Lo spettacolo liberamente ispirato a Lo cunto de li cunti di Giambattista Basile, e diretto da Emma Dante, narra la storia di un vecchio che per sconfiggere la solitudine della sua vita, invita a cena, nella notte fra l’uno e il due novembre tutti i defunti della famiglia.
Il 2 novembre è il giorno dei morti. Un vecchio ‘nzenziglio e spetacchiato, rimasto solo in una casa vuota, prepara una pietanza tradizionale per onorare la festa. Con acqua, farina e zucchero il vecchio impasta l’esca pe li pesci de lo cielo: il pupo di zucchero, una statuetta antropomorfa dipinta con colori vivaci. In attesa che l’impasto lieviti richiama alla memoria la sua famiglia di morti.

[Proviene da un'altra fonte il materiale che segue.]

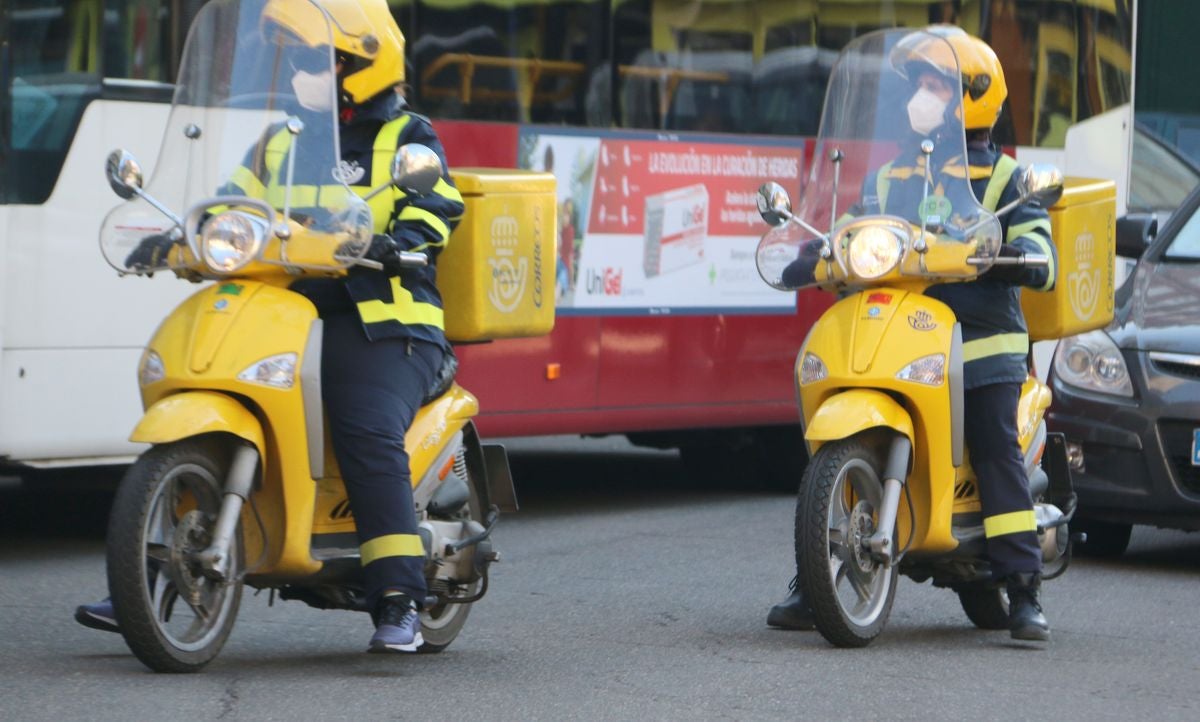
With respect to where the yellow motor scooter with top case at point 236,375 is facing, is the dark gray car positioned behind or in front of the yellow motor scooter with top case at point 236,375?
behind

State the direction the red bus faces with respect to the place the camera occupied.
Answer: facing to the left of the viewer

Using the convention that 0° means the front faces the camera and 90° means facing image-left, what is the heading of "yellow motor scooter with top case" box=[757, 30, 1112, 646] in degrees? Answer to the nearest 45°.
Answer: approximately 45°

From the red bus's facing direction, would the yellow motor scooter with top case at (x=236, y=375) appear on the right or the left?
on its left

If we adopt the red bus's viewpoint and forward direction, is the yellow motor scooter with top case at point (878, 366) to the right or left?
on its left

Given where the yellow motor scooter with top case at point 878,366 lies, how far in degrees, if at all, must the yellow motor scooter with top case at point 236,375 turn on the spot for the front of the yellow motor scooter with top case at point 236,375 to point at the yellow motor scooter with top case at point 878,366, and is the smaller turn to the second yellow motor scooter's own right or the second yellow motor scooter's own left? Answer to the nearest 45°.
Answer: approximately 135° to the second yellow motor scooter's own left

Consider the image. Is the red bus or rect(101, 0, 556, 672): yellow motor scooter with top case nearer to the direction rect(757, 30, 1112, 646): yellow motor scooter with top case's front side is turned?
the yellow motor scooter with top case

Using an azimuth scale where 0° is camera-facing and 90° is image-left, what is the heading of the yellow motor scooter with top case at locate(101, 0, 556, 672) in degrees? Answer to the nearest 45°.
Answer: approximately 45°
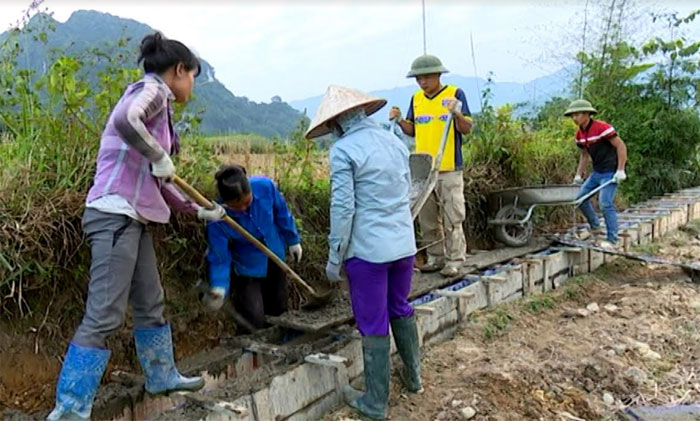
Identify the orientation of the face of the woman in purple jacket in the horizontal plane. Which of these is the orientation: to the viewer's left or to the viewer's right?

La casa si popola di ricordi e di vita: mammina, una vecchia dal core tremmolante, il giovane padre disperso in mare, le sorelle Rosa, Primula e Viola “tre ciuri c’addorano ‘e primmavera”, Pedro dalla Spagna che si strugge d’amore per Viola, zio Antonio e zia Rita che s’abboffavano ‘e mazzate, Pasqualino il figlio adottivo.
Uno spettacolo in perfetta armonia tra l’ineluttabilità della morte e l’umanità della vita, entrambi i temi emergono in ugual misura attraverso i ricordi del vecchio spetacchiato legato alla vita dalla nostalgia per quei morti che appaiono e si animano colorando la scena e raccontando il proprio vissuto.
Secondo la tradizione in alcuni luoghi del Meridione c’è l’usanza di organizzare banchetti ricchi di dolci e biscotti in cambio dei regali che, il 2 novembre, i parenti defunti portavano ai bambini dal regno dei morti. Durante il rituale, in quella notte, la cena era un momento di patrofagia simbolica; nel senso che il valore originario dei dolci antropomorfi era quello di raffigurare le anime dei defunti. Cibandosi di essi, era come se ci si cibasse dei propri cari.